» **AIM OF THE TASK**: Identify each line in the records that contains the string "name" and copy those lines in full. Case counts.

» **EXERCISE DATA**:
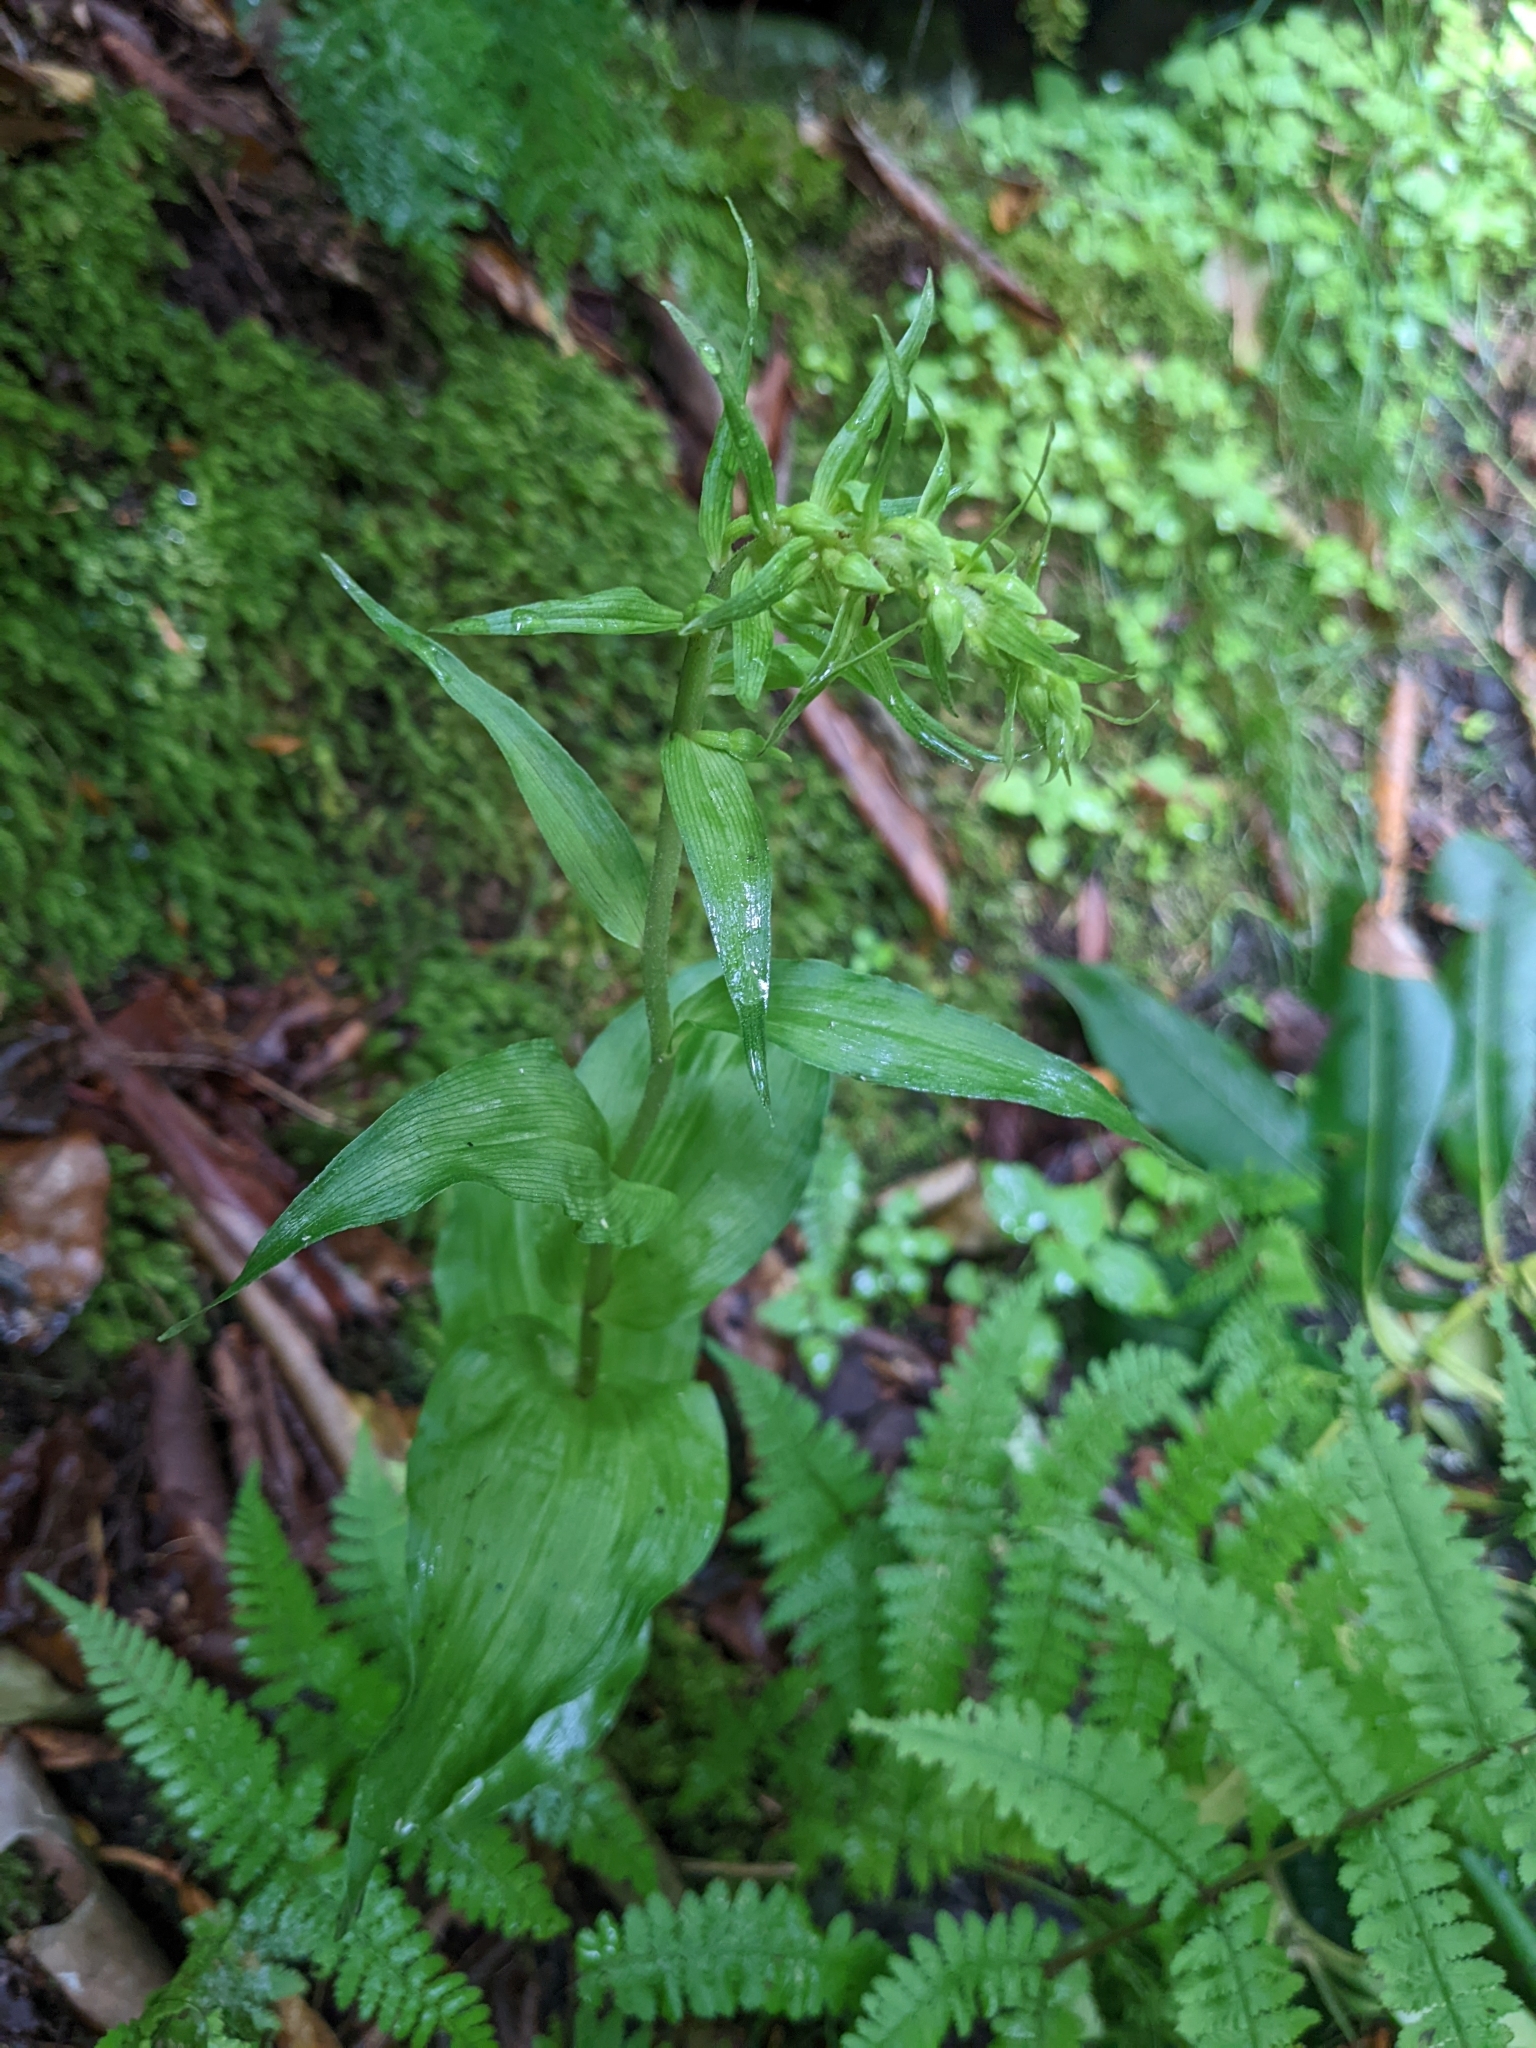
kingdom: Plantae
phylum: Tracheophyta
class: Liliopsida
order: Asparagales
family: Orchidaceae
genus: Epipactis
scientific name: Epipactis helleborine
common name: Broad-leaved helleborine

* * *

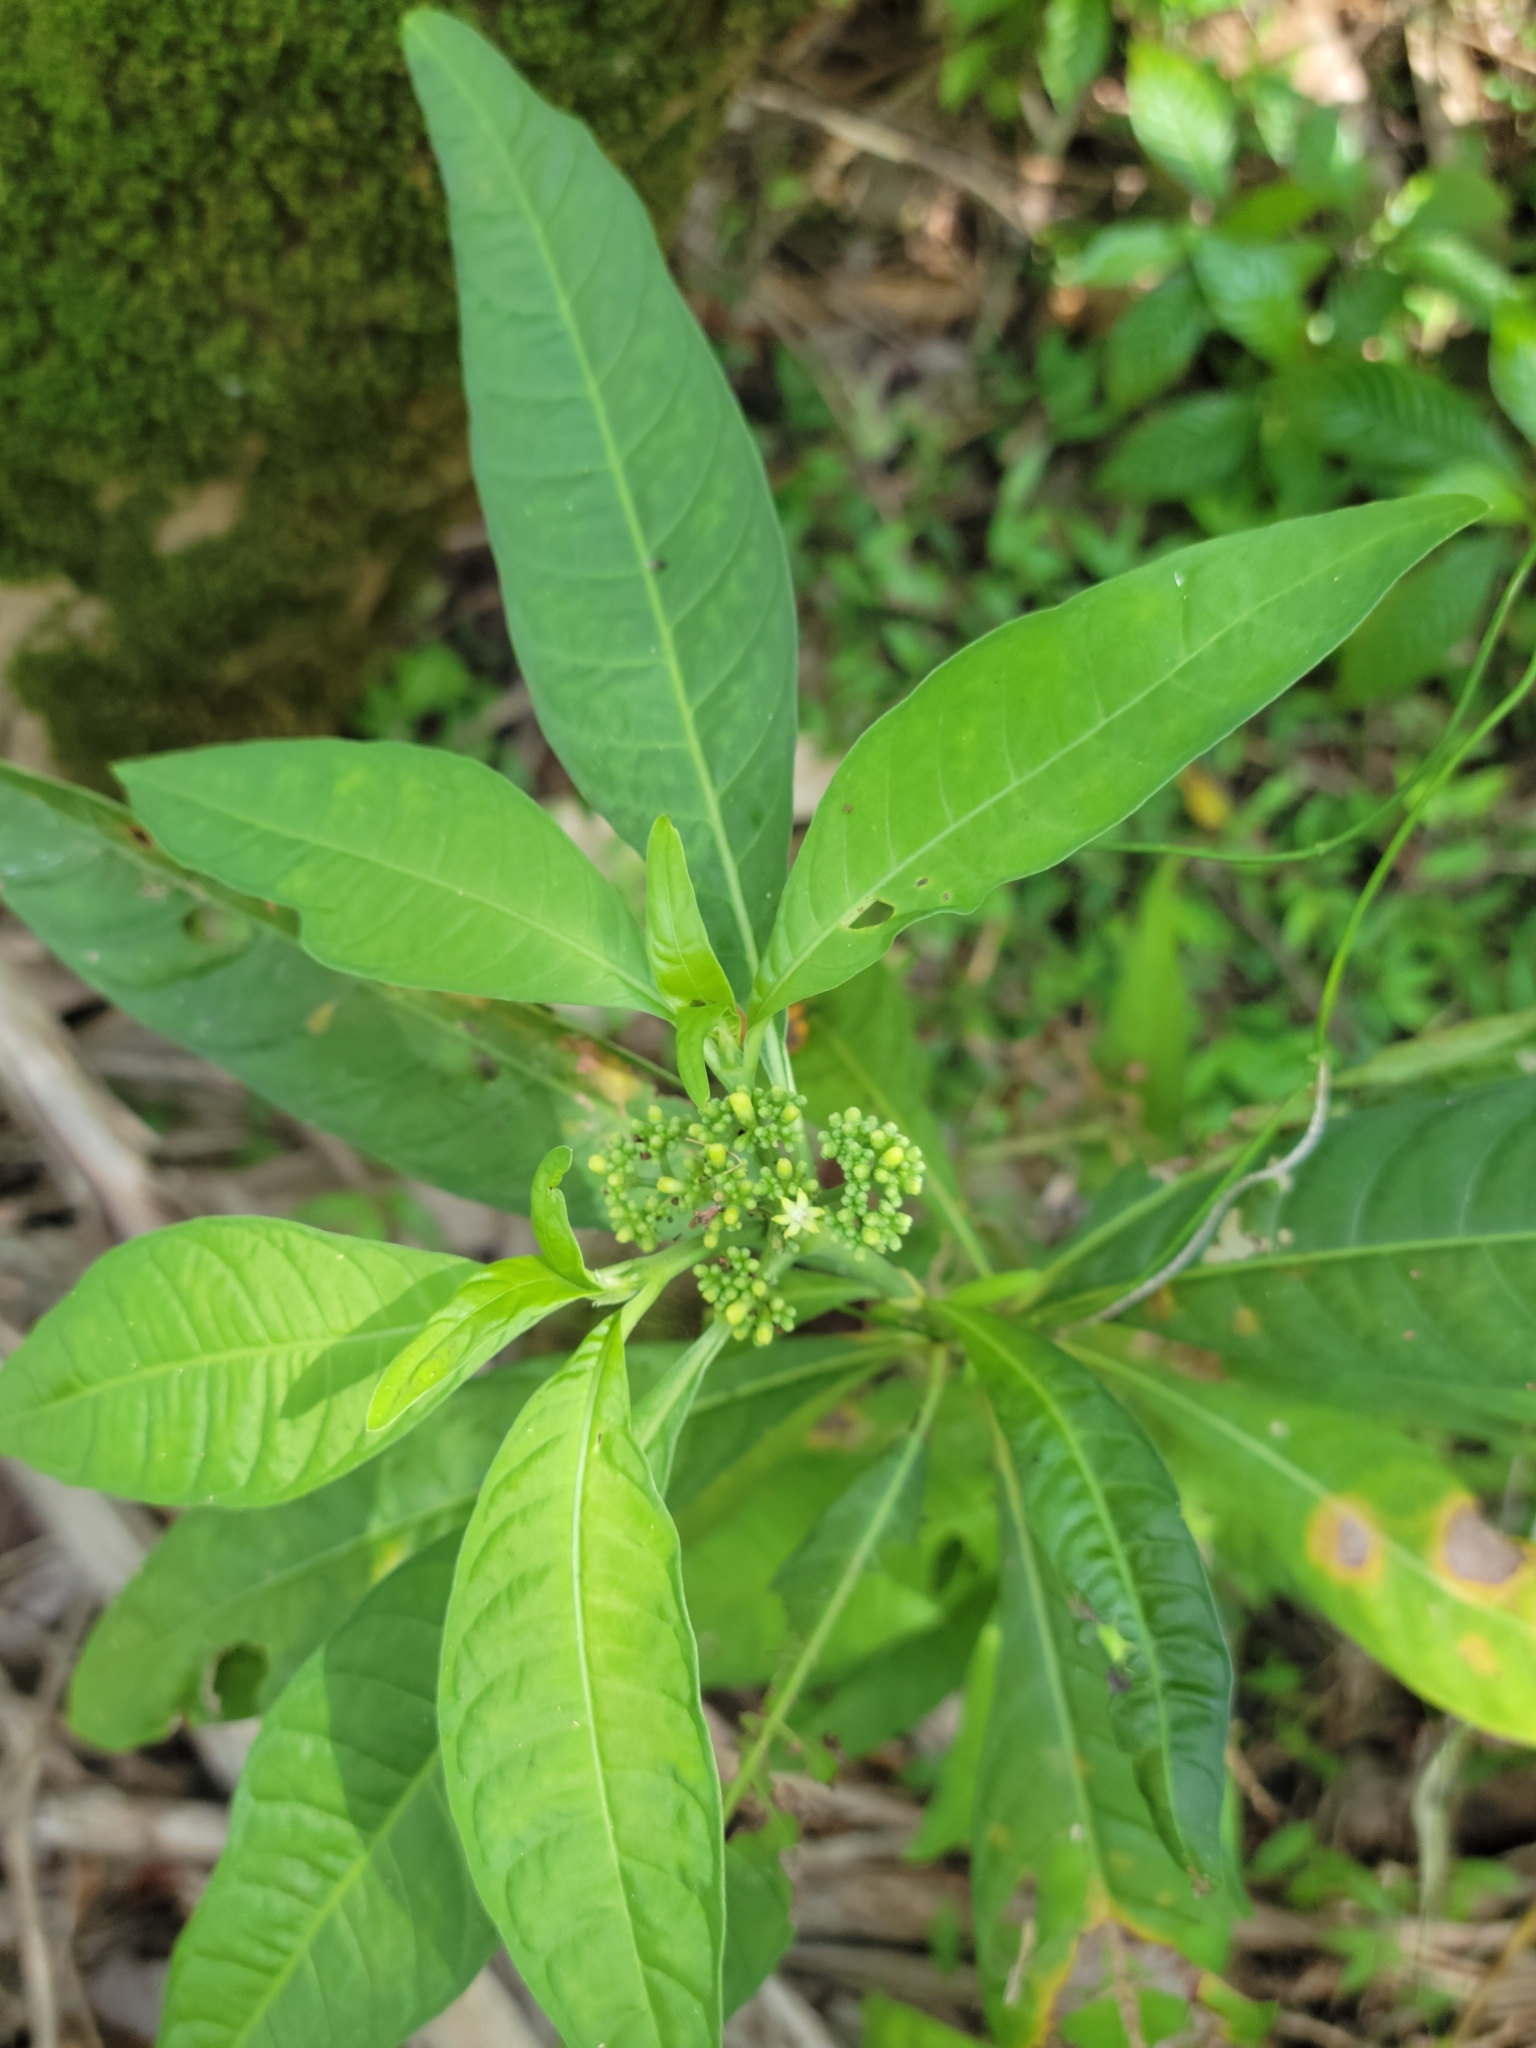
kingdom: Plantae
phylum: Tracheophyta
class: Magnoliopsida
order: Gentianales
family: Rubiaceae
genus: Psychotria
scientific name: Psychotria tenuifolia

» **TASK RESPONSE**:
scientific name: Epipactis helleborine
common name: Broad-leaved helleborine
scientific name: Psychotria tenuifolia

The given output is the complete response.